Surgical treatment of the trigger finger becomes warranted if the disease interferes with the patient’s daily activities, conservative treatment has failed, or recurrent complaints are encountered, or if the finger has become completely immobile.

How is the surgery performed?

During the preoperative consultation, the hand surgeon will provide detailed information about the necessary preoperative tests, as well as the course of the surgery and its risks. Trigger finger surgery is performed under sterile surgical conditions, under local anaesthesia, as part of a day surgery.

During the operation, the hand surgeon makes a cross-section of 1-1.5 cm above the opening of the affected tendon sheath, and then splits the tendon sheath ring lengthwise, which eliminates the narrowing. The incision is made in case of the long fingers along the palm of the hand, parallel to it, and in case of the thumb, at its base. Any mucosal proliferation that may have developed around the tendon will be removed at the same time during surgery. Finally, the surgeon closes the wound.

After a few hours of observation after surgery, the patient can leave for home.

What are the dangers of surgery?

Like all medical interventions, trigegr finger surgery can have dangers and complications. Very rarely, inflammation and infection of the surgical site, as well as damage to the surrounding anatomical formulas: tendons, muscles, blood vessels, nerves, and adjacent bones, can occur. In such cases, medication may be required in milder cases and repeated surgery in more severe cases.
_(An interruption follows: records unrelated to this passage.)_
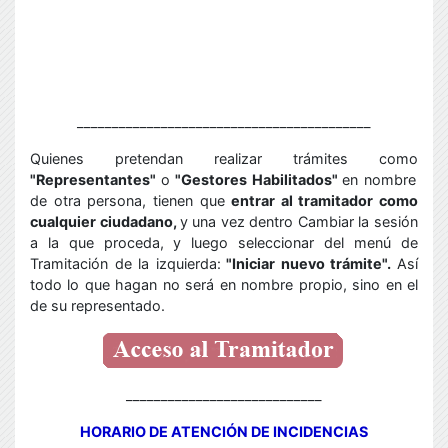
__________________________________________
Quienes pretendan realizar trámites como
"Representantes"
o
"Gestores Habilitados"
en nombre
de otra persona, tienen que
entrar al tramitador como
cualquier ciudadano,
y
una vez dentro Cambiar la sesión
a la que proceda,
y luego seleccionar del menú de
Tramitación de la izquierda:
"Iniciar nuevo trámite".
Así
todo lo que hagan no será en nombre propio, sino en el
de su representado.
____________________________
HORARIO DE ATENCIÓN DE INCIDENCIAS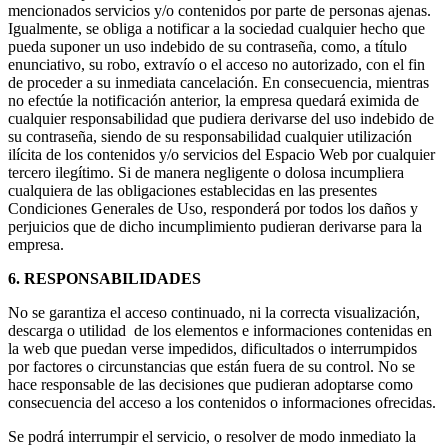
mencionados servicios y/o contenidos por parte de personas ajenas.
Igualmente, se obliga a notificar a la sociedad cualquier hecho que
pueda suponer un uso indebido de su contraseña, como, a título
enunciativo, su robo, extravío o el acceso no autorizado, con el fin
de proceder a su inmediata cancelación. En consecuencia, mientras
no efectúe la notificación anterior, la empresa quedará eximida de
cualquier responsabilidad que pudiera derivarse del uso indebido de
su contraseña, siendo de su responsabilidad cualquier utilización
ilícita de los contenidos y/o servicios del Espacio Web por cualquier
tercero ilegítimo. Si de manera negligente o dolosa incumpliera
cualquiera de las obligaciones establecidas en las presentes
Condiciones Generales de Uso, responderá por todos los daños y
perjuicios que de dicho incumplimiento pudieran derivarse para la
empresa.
6. RESPONSABILIDADES
No se garantiza el acceso continuado, ni la correcta visualización,
descarga o utilidad de los elementos e informaciones contenidas en
la web que puedan verse impedidos, dificultados o interrumpidos
por factores o circunstancias que están fuera de su control. No se
hace responsable de las decisiones que pudieran adoptarse como
consecuencia del acceso a los contenidos o informaciones ofrecidas.
Se podrá interrumpir el servicio, o resolver de modo inmediato la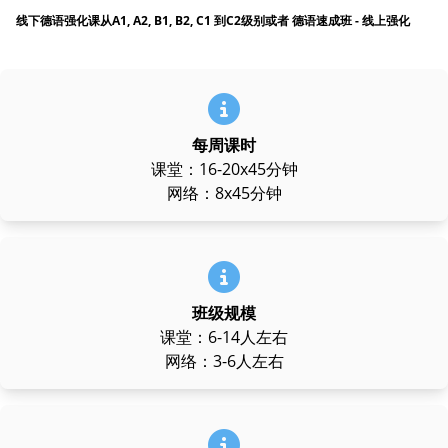
线下德语强化课从A1, A2, B1, B2, C1 到C2级别或者 德语速成班 - 线上强化
每周课时
课堂：16-20x45分钟
网络：8x45分钟
班级规模
课堂：6-14人左右
网络：3-6人左右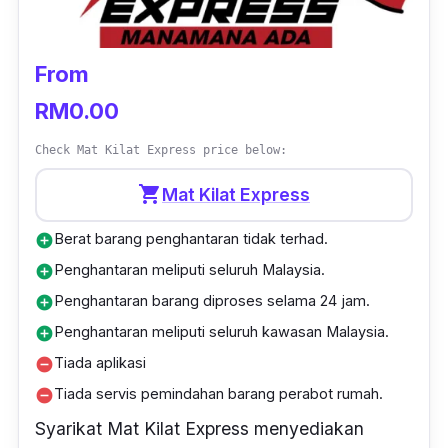
perjalanan menghantar barang anda dan pada
masa yang sama anda terlupa satu lagi
From
barang. Jangan risau, anda boleh hubungi
runner
semula untuk membuat penghantaran
RM0.00
semula.
Check Mat Kilat Express price below:
Jenis barangan yang diterima;
shopping_cart
Mat Kilat Express
Semua barang asalkan tidak melebihi 10
Berat barang penghantaran tidak terhad.
add_circle
kilogram.
Penghantaran meliputi seluruh Malaysia.
add_circle
Penghantaran barang diproses selama 24 jam.
add_circle
Penghantaran meliputi seluruh kawasan Malaysia.
add_circle
Tiada aplikasi
remove_circle
Tiada servis pemindahan barang perabot rumah.
remove_circle
Syarikat Mat Kilat Express menyediakan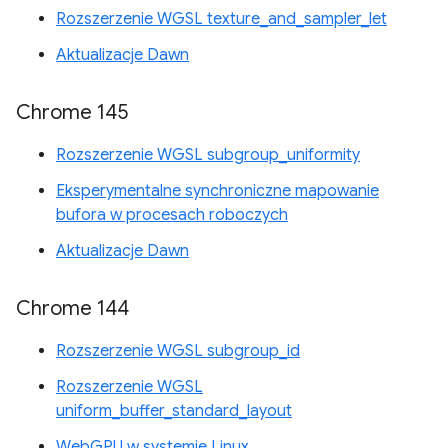
Rozszerzenie WGSL texture_and_sampler_let
Aktualizacje Dawn
Chrome 145
Rozszerzenie WGSL subgroup_uniformity
Eksperymentalne synchroniczne mapowanie
bufora w procesach roboczych
Aktualizacje Dawn
Chrome 144
Rozszerzenie WGSL subgroup_id
Rozszerzenie WGSL
uniform_buffer_standard_layout
WebGPU w systemie Linux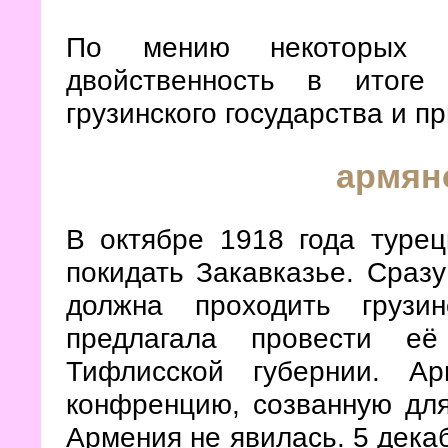
По мению некоторых ис
двойственность в итоге
грузинского государства и пр
армян
В октябре 1918 года турец
покидать Закавказье. Сраз
должна проходить грузин
предлагала провести е
Тифлисской губернии. А
конфренцию, созванную для
Армения не явилась. 5 дека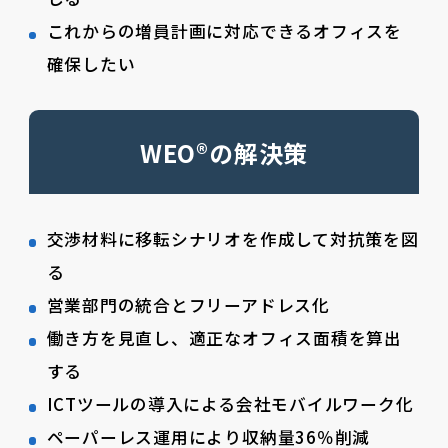
これからの増員計画に対応できるオフィスを
確保したい
WEO®の解決策
交渉材料に移転シナリオを作成して対抗策を図
る
営業部門の統合とフリーアドレス化
働き方を見直し、適正なオフィス面積を算出
する
ICTツールの導入による会社モバイルワーク化
ペーパーレス運用により収納量36％削減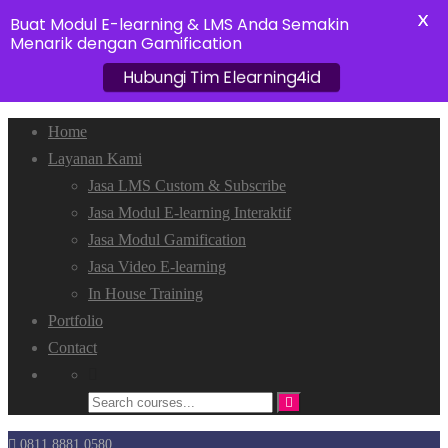
X
Buat Modul E-learning & LMS Anda Semakin
Menarik dengan Gamification
Hubungi Tim Elearning4id
Home
Layanan Kami
Jasa LMS Custom & Subscribe
Jasa Modul E-learning Interaktif
Jasa Modul Gamification
Jasa Video E-learning
In House Training
Portfolio
Contact
0811 8881 0580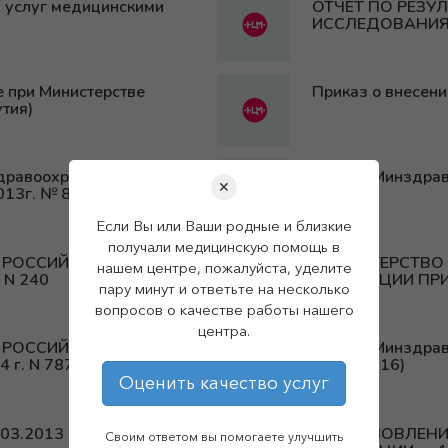
я услуг медицинскими
ОТЧЕТ ПО РЕЗУ
ИССЛЕДОВАНИ
при Министерстве
Приказ о внесени
тия)
здравоохранения
Приказ Минздрав
✕
013г. № 810 а
Если Вы или Ваши родные и близкие
получали медицинскую помощь в
 РОССИЙСКОЙ
МИНИСТЕРСТВО
нашем центре, пожалуйста, уделите
 N 240
ФЕДЕРАЦИИ ПРИКА
пару минут и ответьте на несколько
вопросов о качестве работы нашего
центра.
 РОССИЙСКОЙ
Приказ Минздрава
 г. N 787н
28.04.2016)
Оценить качество услуг
.03.2013 N 487-р
ПОСТАНОВЛЕНИ
Своим ответом вы помогаете улучшить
A more serious complication is purulent inflammation of the operated area, which can be avoided by fully adhering to hygienic rules.

What can I expect after the surgery?

The sterile, surgical dressing should be replaced the next day if the bandage is not damaged, in the uncomplicated case no further dressing is required until the suture is removed. The sutures are shown 8 to 10 after surgery. days are removed, hand sparing is recommended in the period before suture collection. Until the suture is removed, the wound should not be exposed to water, soaking of the dressing should be avoided. Regular exercise of a previously obstructed finger is recommended after the operation, the movements to be performed can be learned from a physiotherapist.

In some cases, senistivity, pain, and swelling may persist after surgery, to varying degrees. Complete recovery takes 3-6 weeks, and then daily hand use gradually becomes possible as the pain subsides.